Mr. Paterson, though, warns Mr. Cuomo needs to be careful not to be seen as trying to oust a Black leader. “Governor Cuomo spent most of the time that I was governor organizing to try to get me to leave, and I don’t know if a second time around that would be appreciated,” he says. “There could be a real backlash.”

Thursday evening, Mr. Cuomo’s spokesman, Richard Azzopardi, sent a statement to the Sun. 

“The future is the future and he gets these questions often, which I think are fueled by the fact that many people are facing a crisis in confidence in government at many levels and now view the circumstances in which he left office as the political railroading that it was.

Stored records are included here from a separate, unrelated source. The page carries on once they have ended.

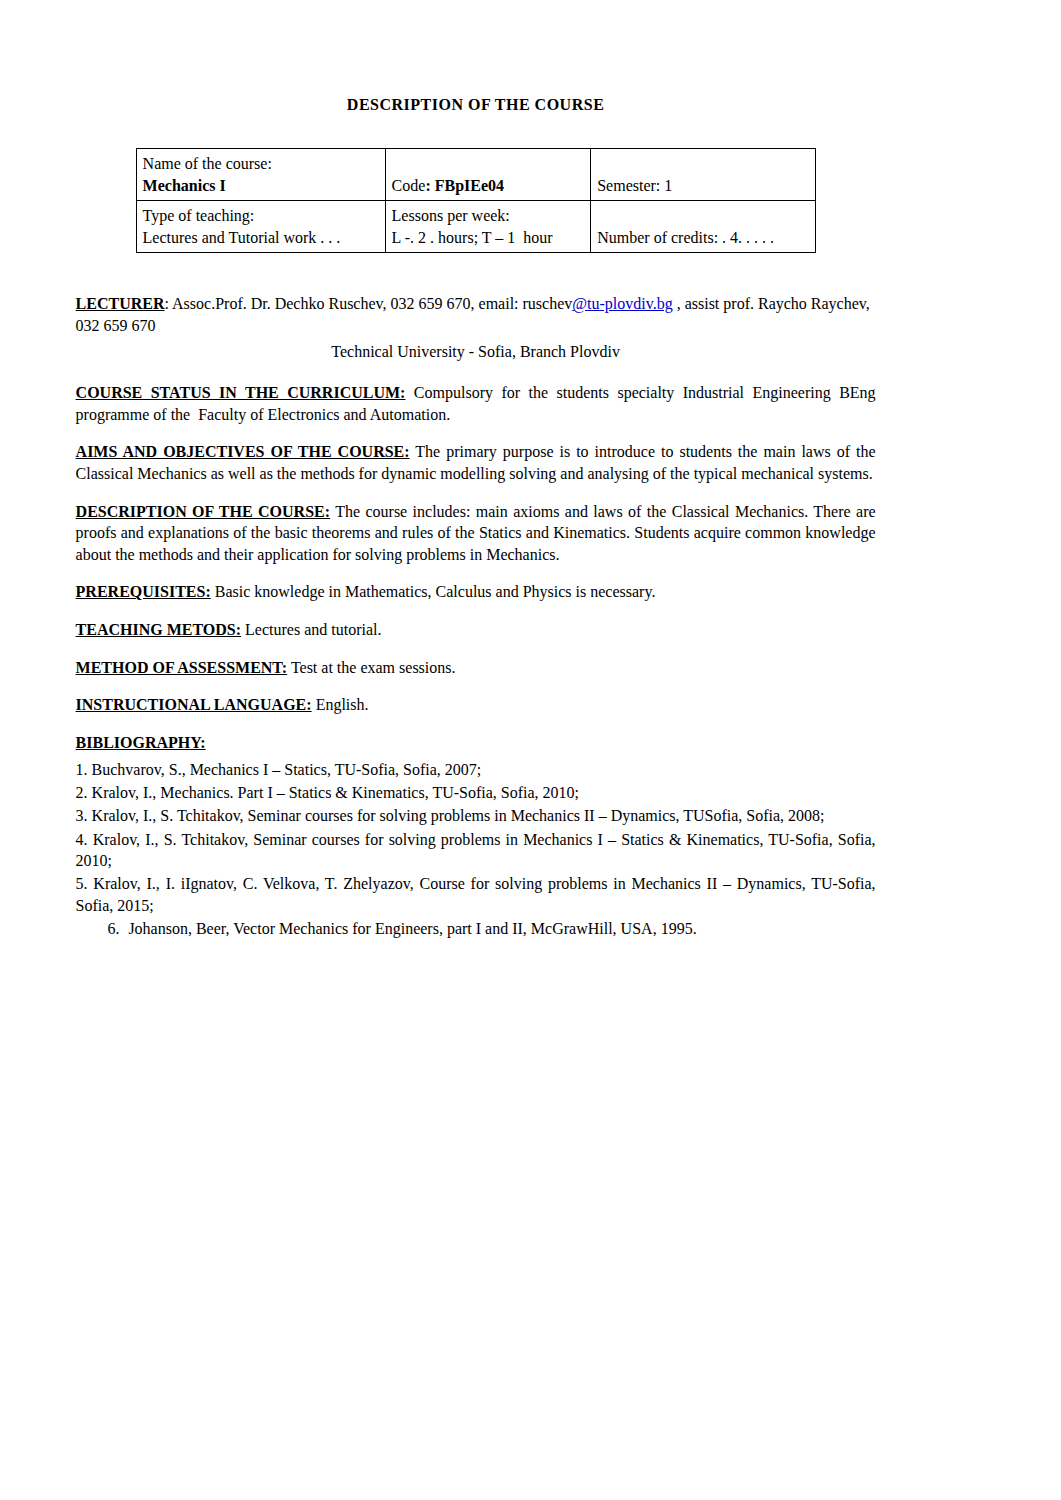DESCRIPTION OF THE COURSE
| Name of the course: Mechanics I | Code : FBpIEe04 | Semester: 1 |
| Type of teaching: Lectures and Tutorial work . . . | Lessons per week: L -. 2 . hours; T – 1 hour | Number of credits: . 4. . . . . |
LECTURER: Assoc.Prof. Dr. Dechko Ruschev, 032 659 670, email: ruschev@tu-plovdiv.bg , assist prof. Raycho Raychev, 032 659 670
Technical University - Sofia, Branch Plovdiv
COURSE STATUS IN THE CURRICULUM: Compulsory for the students specialty Industrial Engineering BEng programme of the Faculty of Electronics and Automation.
AIMS AND OBJECTIVES OF THE COURSE: The primary purpose is to introduce to students the main laws of the Classical Mechanics as well as the methods for dynamic modelling solving and analysing of the typical mechanical systems.
DESCRIPTION OF THE COURSE: The course includes: main axioms and laws of the Classical Mechanics. There are proofs and explanations of the basic theorems and rules of the Statics and Kinematics. Students acquire common knowledge about the methods and their application for solving problems in Mechanics.
PREREQUISITES: Basic knowledge in Mathematics, Calculus and Physics is necessary.
TEACHING METODS: Lectures and tutorial.
METHOD OF ASSESSMENT: Test at the exam sessions.
INSTRUCTIONAL LANGUAGE: English.
BIBLIOGRAPHY:
1. Buchvarov, S., Mechanics I – Statics, TU-Sofia, Sofia, 2007;
2. Kralov, I., Mechanics. Part I – Statics & Kinematics, TU-Sofia, Sofia, 2010;
3. Kralov, I., S. Tchitakov, Seminar courses for solving problems in Mechanics II – Dynamics, TUSofia, Sofia, 2008;
4. Kralov, I., S. Tchitakov, Seminar courses for solving problems in Mechanics I – Statics & Kinematics, TU-Sofia, Sofia, 2010;
5. Kralov, I., I. iIgnatov, C. Velkova, T. Zhelyazov, Course for solving problems in Mechanics II – Dynamics, TU-Sofia, Sofia, 2015;
Johanson, Beer, Vector Mechanics for Engineers, part I and II, McGrawHill, USA, 1995.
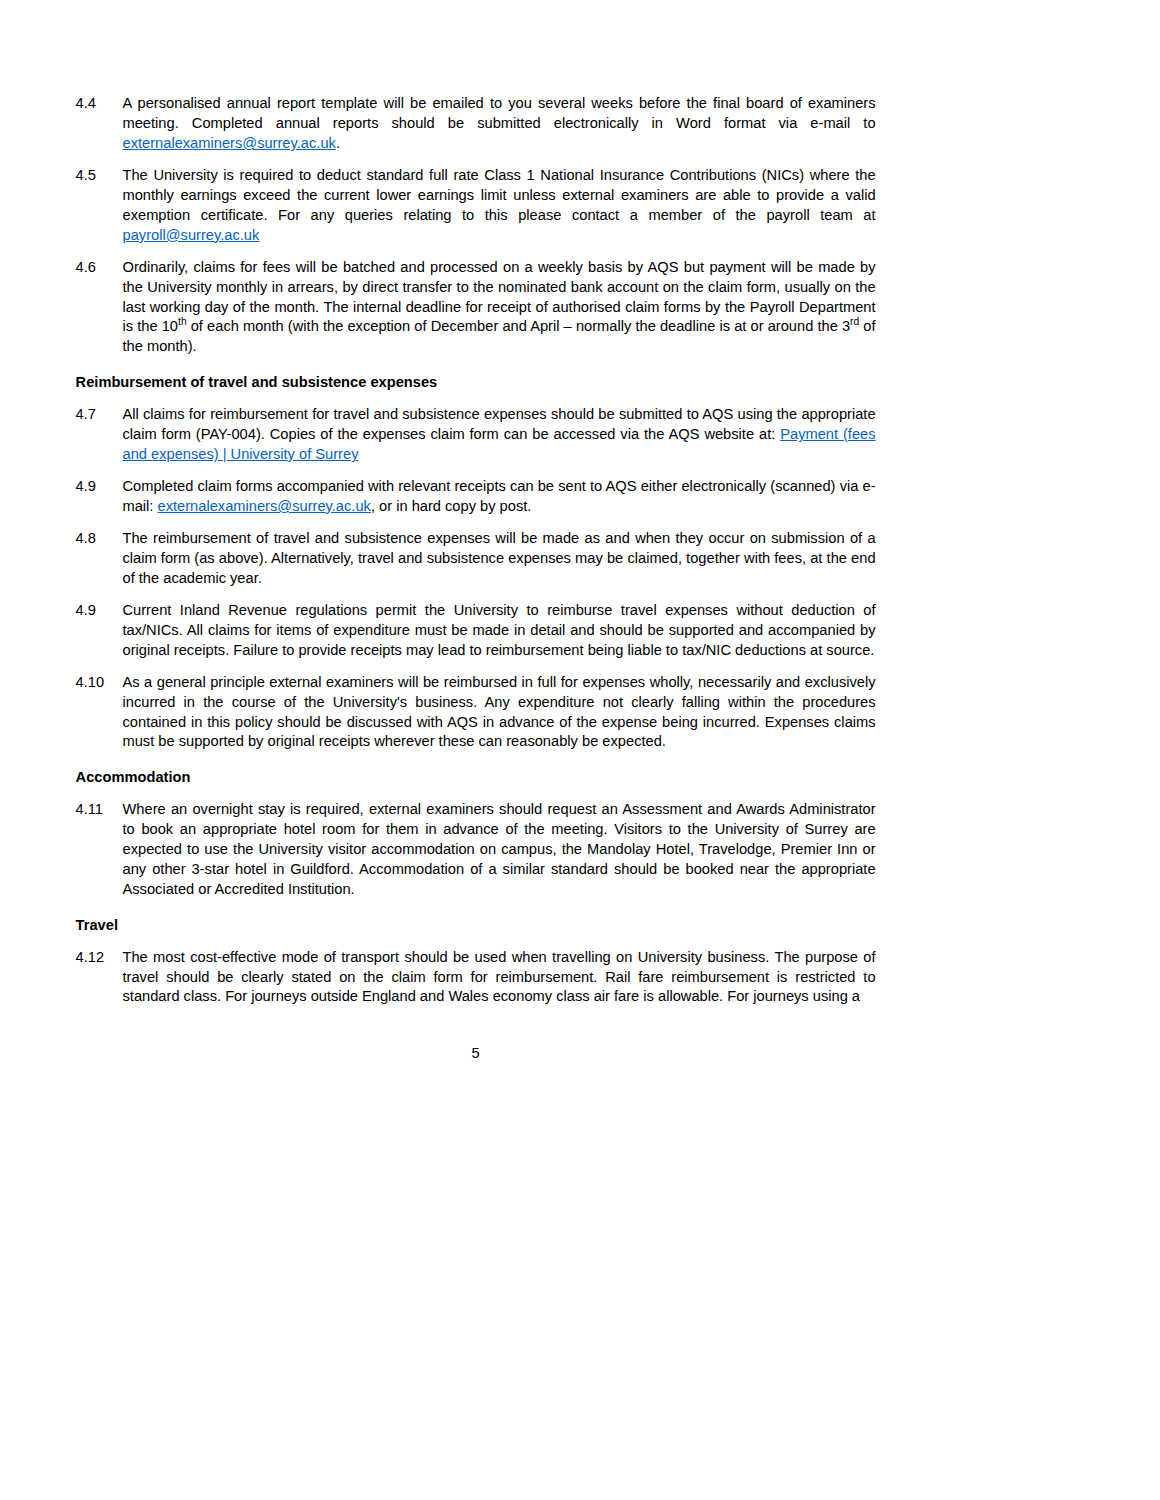4.4
A personalised annual report template will be emailed to you several weeks before the final board of examiners meeting. Completed annual reports should be submitted electronically in Word format via e-mail to externalexaminers@surrey.ac.uk.
4.5
The University is required to deduct standard full rate Class 1 National Insurance Contributions (NICs) where the monthly earnings exceed the current lower earnings limit unless external examiners are able to provide a valid exemption certificate. For any queries relating to this please contact a member of the payroll team at payroll@surrey.ac.uk
4.6
Ordinarily, claims for fees will be batched and processed on a weekly basis by AQS but payment will be made by the University monthly in arrears, by direct transfer to the nominated bank account on the claim form, usually on the last working day of the month. The internal deadline for receipt of authorised claim forms by the Payroll Department is the 10th of each month (with the exception of December and April – normally the deadline is at or around the 3rd of the month).
Reimbursement of travel and subsistence expenses
4.7
All claims for reimbursement for travel and subsistence expenses should be submitted to AQS using the appropriate claim form (PAY-004). Copies of the expenses claim form can be accessed via the AQS website at: Payment (fees and expenses) | University of Surrey
4.9
Completed claim forms accompanied with relevant receipts can be sent to AQS either electronically (scanned) via e-mail: externalexaminers@surrey.ac.uk, or in hard copy by post.
4.8
The reimbursement of travel and subsistence expenses will be made as and when they occur on submission of a claim form (as above). Alternatively, travel and subsistence expenses may be claimed, together with fees, at the end of the academic year.
4.9
Current Inland Revenue regulations permit the University to reimburse travel expenses without deduction of tax/NICs. All claims for items of expenditure must be made in detail and should be supported and accompanied by original receipts. Failure to provide receipts may lead to reimbursement being liable to tax/NIC deductions at source.
4.10
As a general principle external examiners will be reimbursed in full for expenses wholly, necessarily and exclusively incurred in the course of the University's business. Any expenditure not clearly falling within the procedures contained in this policy should be discussed with AQS in advance of the expense being incurred. Expenses claims must be supported by original receipts wherever these can reasonably be expected.
Accommodation
4.11
Where an overnight stay is required, external examiners should request an Assessment and Awards Administrator to book an appropriate hotel room for them in advance of the meeting. Visitors to the University of Surrey are expected to use the University visitor accommodation on campus, the Mandolay Hotel, Travelodge, Premier Inn or any other 3-star hotel in Guildford. Accommodation of a similar standard should be booked near the appropriate Associated or Accredited Institution.
Travel
4.12
The most cost-effective mode of transport should be used when travelling on University business. The purpose of travel should be clearly stated on the claim form for reimbursement. Rail fare reimbursement is restricted to standard class. For journeys outside England and Wales economy class air fare is allowable. For journeys using a
5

“Andrew Cuomo has always been Andrew Cuomo, the same guy who passed marriage equality and strict gun violence prevention laws also
permanently capped property taxes, kept spending under 2 percent for a
decade and lowered the estate, manufacturing and middle class income
taxes. I’m not surprised some right wing used car salesman have
selective amnesia about that, it must make things easier.”